The Brain That Syncs
In 2010, neuroscientist Uri Hasson at Princeton put a woman in an fMRI scanner and had her tell a story — an unrehearsed, real-life story about a high school prom that went wrong. He recorded both her brain activity and the audio. Then he played the audio to a separate group of listeners, also in the scanner.
What he found was that the listeners' brain activity began to mirror the storyteller's. Not in some vague, metaphorical sense. Specific neural patterns in the storyteller's brain appeared in the listeners' brains, with a slight delay — as if the story were literally installing the storyteller's neural pattern into the listener's head. Hasson called it neural coupling.
The coupling was strongest in areas associated with language comprehension, social cognition, and — critically — prediction. The listeners' brains weren't just processing the words. They were running the same predictive models the storyteller was running, anticipating what would happen next, building the same mental simulation. In some cases, the listeners' brains actually got ahead of the storyteller, firing in anticipation of events that hadn't been narrated yet.
This doesn't happen with bullet points.
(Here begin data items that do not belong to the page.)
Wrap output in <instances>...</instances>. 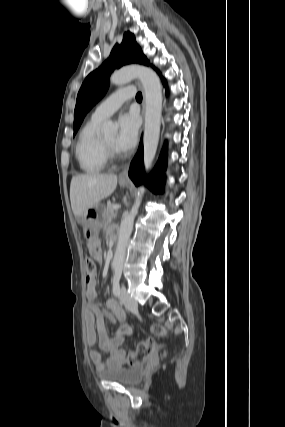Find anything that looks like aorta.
<instances>
[{"instance_id": "obj_1", "label": "aorta", "mask_w": 285, "mask_h": 427, "mask_svg": "<svg viewBox=\"0 0 285 427\" xmlns=\"http://www.w3.org/2000/svg\"><path fill=\"white\" fill-rule=\"evenodd\" d=\"M134 78H138L141 81L145 93L146 109L143 144L144 166L148 171L155 158L159 142L162 114V88L156 73L141 65L127 66L114 72L110 77V82L114 85H123ZM102 130L105 135H114L118 131V126L108 121L103 124ZM144 191L145 188L143 186L138 189L136 200L130 213L125 216L121 222L117 247L112 261V267L116 270H121L123 267L127 243Z\"/></svg>"}]
</instances>
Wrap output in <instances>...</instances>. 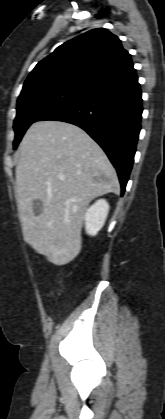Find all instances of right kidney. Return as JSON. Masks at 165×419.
I'll return each mask as SVG.
<instances>
[{"label": "right kidney", "mask_w": 165, "mask_h": 419, "mask_svg": "<svg viewBox=\"0 0 165 419\" xmlns=\"http://www.w3.org/2000/svg\"><path fill=\"white\" fill-rule=\"evenodd\" d=\"M108 212L109 204L104 199L97 200L87 209L84 216L87 234L95 236L101 230L108 216Z\"/></svg>", "instance_id": "obj_1"}]
</instances>
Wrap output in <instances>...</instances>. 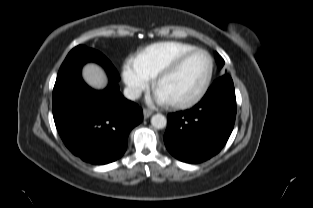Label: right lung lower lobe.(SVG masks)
<instances>
[{"label": "right lung lower lobe", "mask_w": 313, "mask_h": 208, "mask_svg": "<svg viewBox=\"0 0 313 208\" xmlns=\"http://www.w3.org/2000/svg\"><path fill=\"white\" fill-rule=\"evenodd\" d=\"M107 71L110 83L102 91L90 88L81 77L87 62ZM118 72L100 52L82 46L70 52L60 67L53 89V117L66 147L83 161L107 164L120 158L128 135L142 119V109L119 92Z\"/></svg>", "instance_id": "1"}]
</instances>
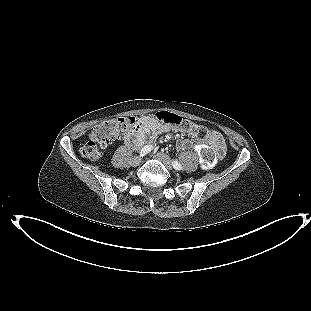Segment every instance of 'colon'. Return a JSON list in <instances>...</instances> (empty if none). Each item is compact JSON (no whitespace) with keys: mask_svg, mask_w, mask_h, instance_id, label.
<instances>
[{"mask_svg":"<svg viewBox=\"0 0 311 311\" xmlns=\"http://www.w3.org/2000/svg\"><path fill=\"white\" fill-rule=\"evenodd\" d=\"M156 117L160 122L176 127L182 132L191 135L198 143L207 140L212 141L214 138L213 134L205 127L199 126L174 113L159 111ZM136 126V119L130 116L115 117L99 122L91 129L89 139L81 145V155L90 160L99 159L103 155L104 149L109 144L115 140L126 137ZM217 142V147H203L200 150V158L204 164L212 165L218 158L223 157L225 148L222 139L217 138Z\"/></svg>","mask_w":311,"mask_h":311,"instance_id":"obj_1","label":"colon"}]
</instances>
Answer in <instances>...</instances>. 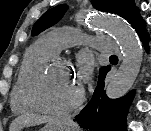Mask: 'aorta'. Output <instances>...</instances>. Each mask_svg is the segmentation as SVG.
Instances as JSON below:
<instances>
[{
    "label": "aorta",
    "mask_w": 151,
    "mask_h": 131,
    "mask_svg": "<svg viewBox=\"0 0 151 131\" xmlns=\"http://www.w3.org/2000/svg\"><path fill=\"white\" fill-rule=\"evenodd\" d=\"M92 25L112 34L120 45L123 61L106 88L109 98H120L135 82L142 64L143 50L132 27L117 16H96L92 20Z\"/></svg>",
    "instance_id": "obj_1"
}]
</instances>
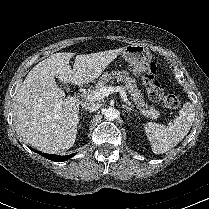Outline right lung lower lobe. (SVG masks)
I'll use <instances>...</instances> for the list:
<instances>
[{"instance_id": "right-lung-lower-lobe-1", "label": "right lung lower lobe", "mask_w": 209, "mask_h": 209, "mask_svg": "<svg viewBox=\"0 0 209 209\" xmlns=\"http://www.w3.org/2000/svg\"><path fill=\"white\" fill-rule=\"evenodd\" d=\"M31 150H34V149L31 148ZM34 152L40 153L43 157H45L49 160H52V161H65L75 155V154H71V155L60 156V155L42 153L37 150H34Z\"/></svg>"}]
</instances>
It doesn't happen with feature lists. It doesn't happen with data slides. Neural coupling is strongest with narrative — a sequence of events with characters, causation, tension, and resolution. The story format activates a depth of processing that bullet points rarely reach.
Paul Zak at Claremont Graduate University extended this into the domain of actual behavior. He showed participants a short video about a father and his terminally ill son — a character-driven narrative with tension and emotional stakes. After watching, participants were given the opportunity to donate money to a charity. Zak measured oxytocin levels before and after.
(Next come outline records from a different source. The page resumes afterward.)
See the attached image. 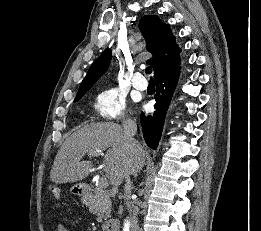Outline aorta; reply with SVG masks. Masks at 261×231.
Returning <instances> with one entry per match:
<instances>
[{"instance_id":"762f6f07","label":"aorta","mask_w":261,"mask_h":231,"mask_svg":"<svg viewBox=\"0 0 261 231\" xmlns=\"http://www.w3.org/2000/svg\"><path fill=\"white\" fill-rule=\"evenodd\" d=\"M123 231H129V224H128V222H125Z\"/></svg>"}]
</instances>
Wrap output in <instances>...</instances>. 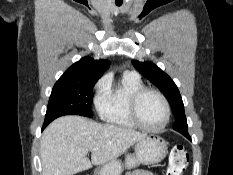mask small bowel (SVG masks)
<instances>
[{
    "instance_id": "small-bowel-1",
    "label": "small bowel",
    "mask_w": 233,
    "mask_h": 175,
    "mask_svg": "<svg viewBox=\"0 0 233 175\" xmlns=\"http://www.w3.org/2000/svg\"><path fill=\"white\" fill-rule=\"evenodd\" d=\"M126 175H158V174L155 173V172H152V171L134 169V170L129 171L128 173H126Z\"/></svg>"
}]
</instances>
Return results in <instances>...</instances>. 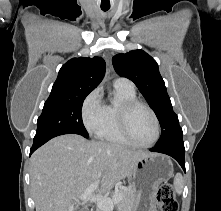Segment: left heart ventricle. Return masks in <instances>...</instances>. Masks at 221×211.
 Segmentation results:
<instances>
[{"mask_svg":"<svg viewBox=\"0 0 221 211\" xmlns=\"http://www.w3.org/2000/svg\"><path fill=\"white\" fill-rule=\"evenodd\" d=\"M130 131L139 143H149L155 136V124L151 114L145 108H136L129 119Z\"/></svg>","mask_w":221,"mask_h":211,"instance_id":"b2bd125f","label":"left heart ventricle"}]
</instances>
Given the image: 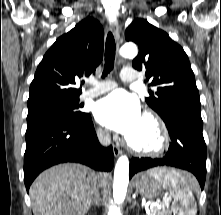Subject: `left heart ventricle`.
Segmentation results:
<instances>
[{"mask_svg":"<svg viewBox=\"0 0 221 215\" xmlns=\"http://www.w3.org/2000/svg\"><path fill=\"white\" fill-rule=\"evenodd\" d=\"M130 139L139 146H151L156 139L155 130L149 123L142 120L139 128Z\"/></svg>","mask_w":221,"mask_h":215,"instance_id":"1","label":"left heart ventricle"}]
</instances>
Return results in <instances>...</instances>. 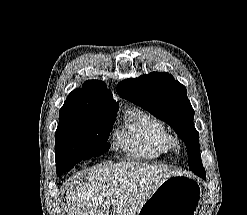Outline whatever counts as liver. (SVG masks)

The narrative increased oxytocin. And the change in oxytocin predicted who would donate. Zak then administered synthetic oxytocin to a separate group — no story, just the chemical — and charitable giving increased fifty-six percent. The story wasn't just engaging. It was producing a neurochemical state that made people more willing to act.
The mechanism is transportation. Melanie Green and Timothy Brock coined the term in 2000 to describe what happens when a person is absorbed in a narrative: their critical faculties — the counterarguing, the skepticism, the "but does this really apply to me?" — are suppressed. Not eliminated. Suppressed. The transported reader isn't evaluating the argument. They're inside the story, running the simulation, and the conclusions they draw from within the simulation feel like their own insights rather than someone else's assertions.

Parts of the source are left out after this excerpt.